*Selected text*
** BEGIN **
K.The Current Trustees (including Mr Murdoch) and Mr Kennedy do not, and Mr Murdoch as beneficiary in remainder under the Subject Trusts does not, admit any such breach of trust or the existence of any such constructive trust, or charge, or right of sale. With a view to avoiding unnecessary disputation and any need for litigation, however, the Current Trustees (including Mr Murdoch) and Mr Murdoch as such beneficiary in remainder are desirous of compromising the claims made by Dame Elisabeth.
L.It has therefore been agreed that Dame Elisabeth, as the life tenant under the Subject Trusts, having shared in the risk of investing in the investments of the Subject Trusts and in consideration of her releasing:
(i)The Current Trustees and any former trustees under the Trusts from any claims by her against them for breach of trust or otherwise in relation to following the Investment Policy in relation to the investments of the funds of the Subject Trusts and of the other of the Trusts; and
(ii)The assets of the Subject Trusts and the other of the Trusts (being assets which Dame Elisabeth is not entitled to be paid as income of the Trusts) from any claims Dame Elisabeth has or may have upon or in respect of them other than her right to be paid a proportion of the undistributed current income and the future income of the Subject Trusts and any interest she may have in the capital and income of the other of the Trusts,
should be entitled to the following:
(iii)that the ordinary shares in Cruden Investments (the ‘Cruden Investments Shares’) comprising the assets of the Subject Trusts should be in whole or in part realised (by way of sale of some of such shares or partial return of capital on all of such shares to raise $85,087,176 in Australian currency; and
(iv)that such $85,087,176 be paid to Dame Elisabeth or as she may direct as the absolute property of Dame Elisabeth to deal with as she in her full and complete discretion may determine.
** END **
*Actions to take*
[a] In the trust settlement text, what sum in Australian currency is to be raised from the Cruden Investments Shares?
[b] Why, according to the trust settlement text, do the Current Trustees and Mr Murdoch seek to compromise Dame Elisabeth's claims even though they admit no breach of trust?
[c] Write the next part of the trust settlement text, picking up after clause (iv).
The rows have no connection to the trust settlement text.

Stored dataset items
** BEGIN **
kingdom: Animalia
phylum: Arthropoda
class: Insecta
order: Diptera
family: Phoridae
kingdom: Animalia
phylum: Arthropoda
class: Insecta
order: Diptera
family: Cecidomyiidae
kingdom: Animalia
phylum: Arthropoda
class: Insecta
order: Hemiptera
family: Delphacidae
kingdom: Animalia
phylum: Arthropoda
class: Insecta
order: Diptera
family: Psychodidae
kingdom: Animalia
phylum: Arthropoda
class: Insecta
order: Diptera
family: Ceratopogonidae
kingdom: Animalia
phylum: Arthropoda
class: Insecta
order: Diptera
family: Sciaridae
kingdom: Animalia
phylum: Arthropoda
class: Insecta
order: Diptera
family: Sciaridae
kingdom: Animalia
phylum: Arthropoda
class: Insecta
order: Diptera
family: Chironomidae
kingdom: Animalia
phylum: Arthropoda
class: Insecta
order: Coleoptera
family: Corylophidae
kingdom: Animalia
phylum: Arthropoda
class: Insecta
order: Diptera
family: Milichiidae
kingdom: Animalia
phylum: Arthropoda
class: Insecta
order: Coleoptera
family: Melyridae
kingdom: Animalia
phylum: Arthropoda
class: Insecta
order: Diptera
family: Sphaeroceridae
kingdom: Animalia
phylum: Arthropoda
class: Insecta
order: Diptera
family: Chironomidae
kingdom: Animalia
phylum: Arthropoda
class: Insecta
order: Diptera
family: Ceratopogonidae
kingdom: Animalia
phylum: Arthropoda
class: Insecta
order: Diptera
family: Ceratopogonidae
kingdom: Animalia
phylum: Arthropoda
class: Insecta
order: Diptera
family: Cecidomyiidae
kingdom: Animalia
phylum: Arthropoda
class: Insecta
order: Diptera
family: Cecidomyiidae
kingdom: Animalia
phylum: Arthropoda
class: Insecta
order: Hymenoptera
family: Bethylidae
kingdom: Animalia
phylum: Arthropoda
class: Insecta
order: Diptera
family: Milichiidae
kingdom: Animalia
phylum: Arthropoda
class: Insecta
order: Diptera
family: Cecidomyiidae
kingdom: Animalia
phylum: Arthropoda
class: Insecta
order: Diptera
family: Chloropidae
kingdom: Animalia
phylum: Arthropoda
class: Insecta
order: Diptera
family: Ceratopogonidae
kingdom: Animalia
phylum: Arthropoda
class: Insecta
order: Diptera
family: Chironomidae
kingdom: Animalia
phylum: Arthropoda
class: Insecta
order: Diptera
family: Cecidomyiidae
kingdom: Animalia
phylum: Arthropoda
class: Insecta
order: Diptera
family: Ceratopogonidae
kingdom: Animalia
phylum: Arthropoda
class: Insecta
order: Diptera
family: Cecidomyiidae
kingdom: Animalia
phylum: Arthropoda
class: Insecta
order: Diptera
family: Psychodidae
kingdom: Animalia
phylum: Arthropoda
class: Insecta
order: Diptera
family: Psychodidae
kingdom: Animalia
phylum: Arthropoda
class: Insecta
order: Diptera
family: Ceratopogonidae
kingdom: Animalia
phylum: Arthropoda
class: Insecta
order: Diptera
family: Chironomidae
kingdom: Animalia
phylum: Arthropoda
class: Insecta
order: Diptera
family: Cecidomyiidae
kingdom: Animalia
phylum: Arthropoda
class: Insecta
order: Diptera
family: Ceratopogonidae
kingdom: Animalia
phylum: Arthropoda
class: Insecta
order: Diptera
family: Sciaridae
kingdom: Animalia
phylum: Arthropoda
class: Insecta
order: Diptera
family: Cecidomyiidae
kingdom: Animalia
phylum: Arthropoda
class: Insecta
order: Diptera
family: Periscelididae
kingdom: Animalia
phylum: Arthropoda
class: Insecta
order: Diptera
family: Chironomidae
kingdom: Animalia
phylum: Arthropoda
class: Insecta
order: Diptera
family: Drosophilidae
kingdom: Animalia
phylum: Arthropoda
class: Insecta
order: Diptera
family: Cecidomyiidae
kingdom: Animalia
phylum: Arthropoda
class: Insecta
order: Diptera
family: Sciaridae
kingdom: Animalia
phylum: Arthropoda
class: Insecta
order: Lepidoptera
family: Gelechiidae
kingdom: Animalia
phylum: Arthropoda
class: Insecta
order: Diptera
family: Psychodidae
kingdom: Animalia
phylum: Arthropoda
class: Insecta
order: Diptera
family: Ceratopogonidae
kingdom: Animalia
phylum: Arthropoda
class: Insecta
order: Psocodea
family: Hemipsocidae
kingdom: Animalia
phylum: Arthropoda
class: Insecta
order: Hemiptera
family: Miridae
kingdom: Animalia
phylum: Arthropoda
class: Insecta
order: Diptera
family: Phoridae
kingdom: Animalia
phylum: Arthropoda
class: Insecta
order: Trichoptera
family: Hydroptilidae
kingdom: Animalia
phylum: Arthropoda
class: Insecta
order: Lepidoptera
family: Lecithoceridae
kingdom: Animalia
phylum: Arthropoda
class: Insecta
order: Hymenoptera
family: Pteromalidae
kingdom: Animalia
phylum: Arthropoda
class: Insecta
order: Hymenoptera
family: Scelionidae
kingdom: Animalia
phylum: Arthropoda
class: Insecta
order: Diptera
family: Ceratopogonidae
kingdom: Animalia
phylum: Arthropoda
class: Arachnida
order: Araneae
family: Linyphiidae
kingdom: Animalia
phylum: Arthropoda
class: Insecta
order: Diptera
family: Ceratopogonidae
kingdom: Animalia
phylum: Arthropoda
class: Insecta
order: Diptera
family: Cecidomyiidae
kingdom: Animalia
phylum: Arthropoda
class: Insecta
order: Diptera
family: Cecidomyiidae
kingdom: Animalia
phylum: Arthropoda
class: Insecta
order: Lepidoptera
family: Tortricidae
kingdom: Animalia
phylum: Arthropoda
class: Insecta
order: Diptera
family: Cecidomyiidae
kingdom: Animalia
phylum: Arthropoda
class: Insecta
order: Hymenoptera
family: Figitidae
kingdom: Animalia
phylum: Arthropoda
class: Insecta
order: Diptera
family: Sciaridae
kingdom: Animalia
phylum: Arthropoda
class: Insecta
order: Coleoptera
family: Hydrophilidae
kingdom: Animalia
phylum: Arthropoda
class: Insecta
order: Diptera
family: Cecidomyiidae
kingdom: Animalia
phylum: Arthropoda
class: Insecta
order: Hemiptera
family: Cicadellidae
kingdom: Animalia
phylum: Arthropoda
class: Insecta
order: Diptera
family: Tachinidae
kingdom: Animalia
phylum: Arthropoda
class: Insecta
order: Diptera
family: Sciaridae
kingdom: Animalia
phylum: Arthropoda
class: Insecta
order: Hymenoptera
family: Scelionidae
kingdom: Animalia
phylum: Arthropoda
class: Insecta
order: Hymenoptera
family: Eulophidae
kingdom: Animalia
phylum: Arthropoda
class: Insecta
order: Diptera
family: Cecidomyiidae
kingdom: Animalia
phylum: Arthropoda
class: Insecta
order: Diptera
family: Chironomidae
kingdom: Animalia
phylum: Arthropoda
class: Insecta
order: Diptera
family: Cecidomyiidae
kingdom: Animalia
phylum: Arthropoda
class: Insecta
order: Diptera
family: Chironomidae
** END **
*Responses in order*
[a] $85,087,176.

[b] They want to avoid unnecessary disputation and any need for litigation. So while denying any breach of trust, constructive trust, charge or right of sale, they wish to settle the claims she has made.

[c]
11. The operative parts of the deed contained covenants by the taxpayer and the other parties:
2.LIFE TENANT RELEASES, AUTHORITIES AND REQUESTS
2.1Subject to the other provisions of this deed, Dame Elisabeth, in her capacity as the Life Tenant, hereby releases and discharges each other party hereto from any claims, proceedings, obligations to account and other liabilities for or in relation to (including without limitation any loss arising to or profit of or other benefit to any other party hereto in respect of) any or all of the following which, had this deed not been entered into, such party would have had against such other party or such other party may have had against such party as the case may be:
(a)the pursuit of the Investment Policy in relation to the investment of the funds of the Trusts and the failure of the Trustees at any time and from time to time to consider pursuing to pursue another policy or otherwise to realise, convert and reinvest the funds of the subject of the Trusts or to consider doing so;
(b)any breach by the Trustees of the duties owed by the Trustees to the beneficiaries under the Trusts.
(c)any right of action whether at law or in equity, Dame Elisabeth has or may have against Mr Murdoch as a beneficiary of any of the Trusts in relation to any of above; and
(d)any right of action Dame Elisabeth has or may have upon or in respect of the Trust assets other than her right to be paid a proportion of the undistributed current income and the future income of the Subject Trusts and any interest she has or may have in the corpus or income of the other of the Trusts according to the express terms of the documents creating or recording the terms of the Trust.
2.2Dame Elisabeth hereby authorises and requests the Trustees to continue to carry on the Investment Policy and undertakes not to bring any claims or proceedings against any of the Trustees in respect thereof.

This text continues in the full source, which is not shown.